„Ambiente” w tłumaczeniu z hiszpańskiego znaczy „klimat” i „atmosfera”. Może nawiązywać do nastroju we wnętrzu, ale także do atmosfery panującej w relacjach międzyludzkich - tak w prosty i trafny sposób tłumaczy się genezę powstania nazwy pracowni projektowej, której założycielką jest Pani Dominika Cymerman.
Mój ulubiony styl projektowania to... minimalizm. Moje projekty najczęściej łączą w sobie elementy różnych styli: nowoczesnego, klasycznego, modernistycznego. Staram się jednak przemycać w nich elementy lub założenia minimalizmu, na przykład proste formy, naturalne materiały.
W projektowaniu najtrudniejsze jest... łączenie wielu różnych aspektów pracy projektowej – tworzenie w jednym czasie koncepcji jednego projektu, rysunków wykonawczych innego, nadzorowanie realizacji kolejnego, odbywanie spotkań z inwestorami, i tak dalej. Wciąż nie udało mi się opanować sztuki przebywania w dwóch miejscach jednocześnie.
W projektowaniu najprzyjemniejsze jest... obserwowanie, jak projekt w trakcie realizacji zmienia się w gotowe wnętrze – czyjś dom lub na przykład miejsce pracy.
Inspiracją w pracy jest dla mnie... otoczenie – natura, architektura, szczególnie oglądane podczas podróży.
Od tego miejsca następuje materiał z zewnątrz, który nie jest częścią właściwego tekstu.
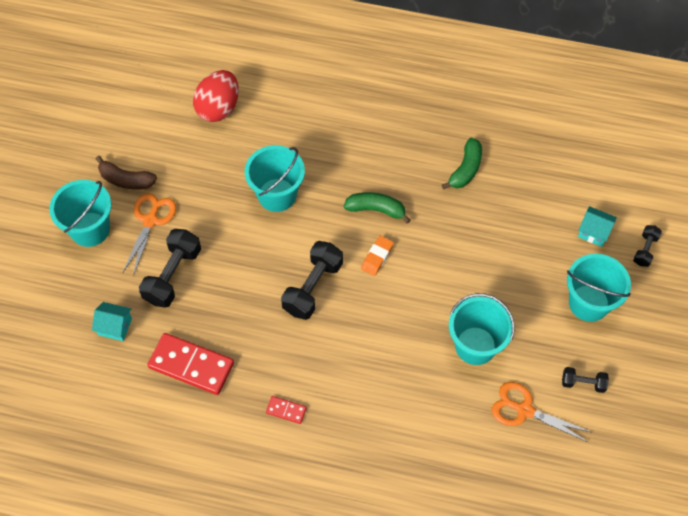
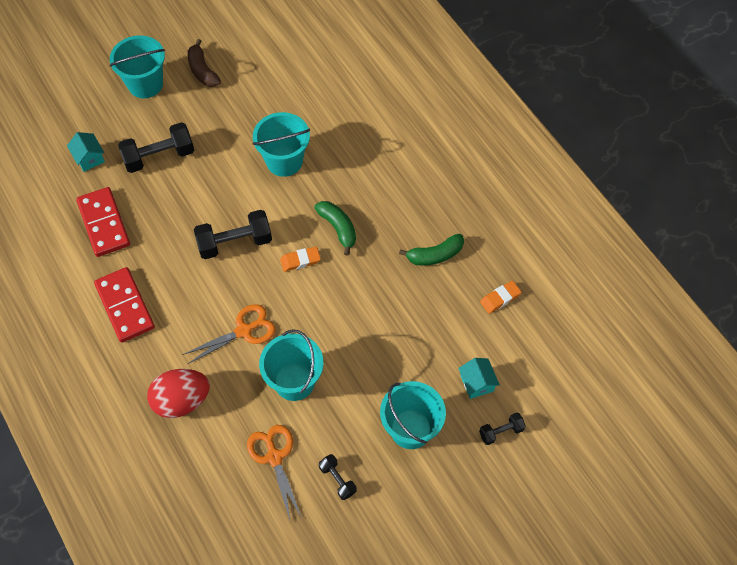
camera: 45 degrees right, 0 degrees up
orange scissors [123,193,176,276] -> orange scissors moved to [182,304,275,364]
red egg [193,70,239,122] -> red egg moved to [147,369,210,418]
red domino [266,396,307,424] -> red domino [94,267,155,343], size x2.15
none -> orange eraser [480,281,521,314]

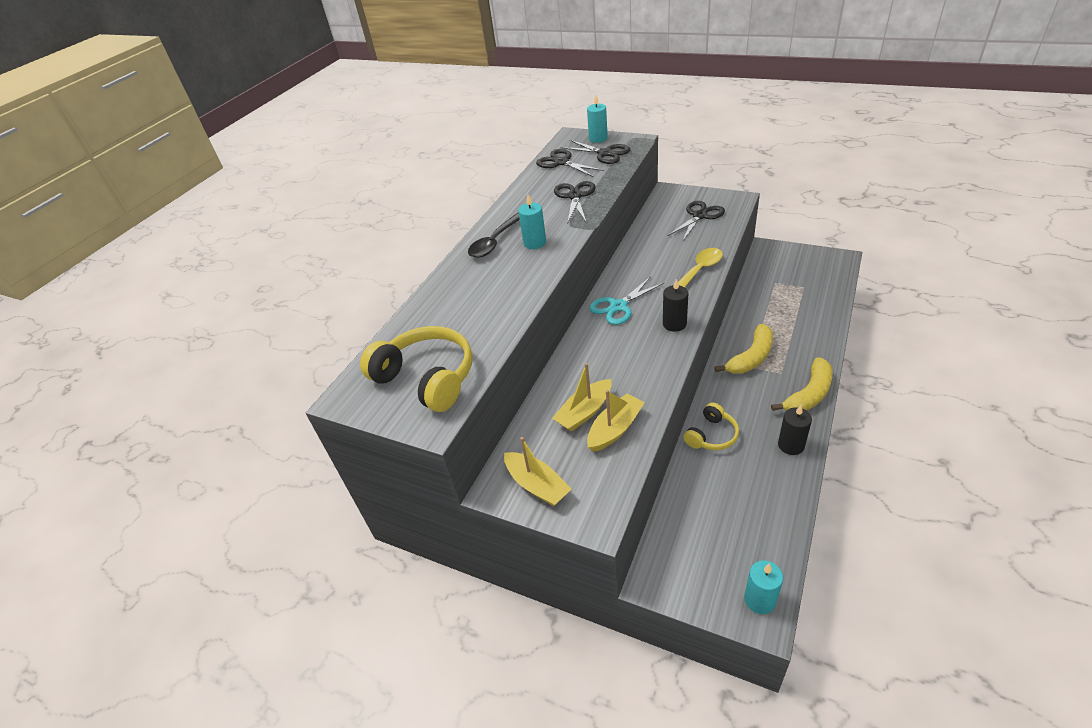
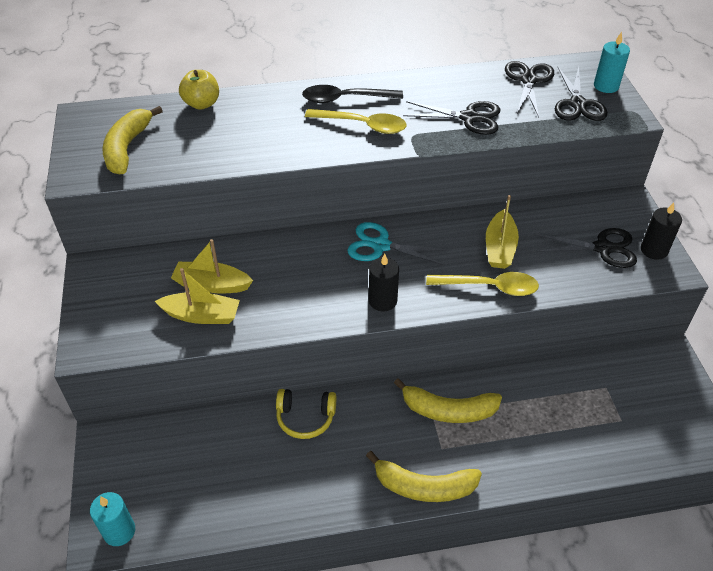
camera: 50 degrees right, 5 degrees up
yellow headphones [360,326,472,412] -> yellow banana [103,106,163,174]
yellow boat [504,437,571,506] -> yellow boat moved to [486,195,519,269]
turquoise candle [518,194,546,249] -> yellow spoon [305,109,407,134]
black scissors [554,181,596,224] -> black scissors turned 45 degrees clockwise [403,101,500,135]
black candle [778,405,812,455] -> black candle moved to [641,202,682,260]
none -> yellow apple [179,70,219,110]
Inspiracje odnajduję też w sztuce, szczególnie w malarstwie.
W polskich projektach najbardziej denerwuje mnie... masowe podążanie za jakimś dominującym trendem, zaniżanie cen.
Marka, która mnie nieustannie zachwyca... Foscarini, Vibia.
Moim ulubionym kolorem we wnętrzu jest... czerń. Nawet w niewielkiej ilości, w postaci akcentu, nadaje wnętrzom kontrastu i głębi.
Mój ulubiony zagraniczny architekt wnętrz to... Antonio Gaudi.
Mój faworyt wśród designerów produktów wnętrzarskich to... rzemieślnicy pracujący w drewnie.
Gdybym nie została architektem wnętrz zapewne byłabym... weterynarzem.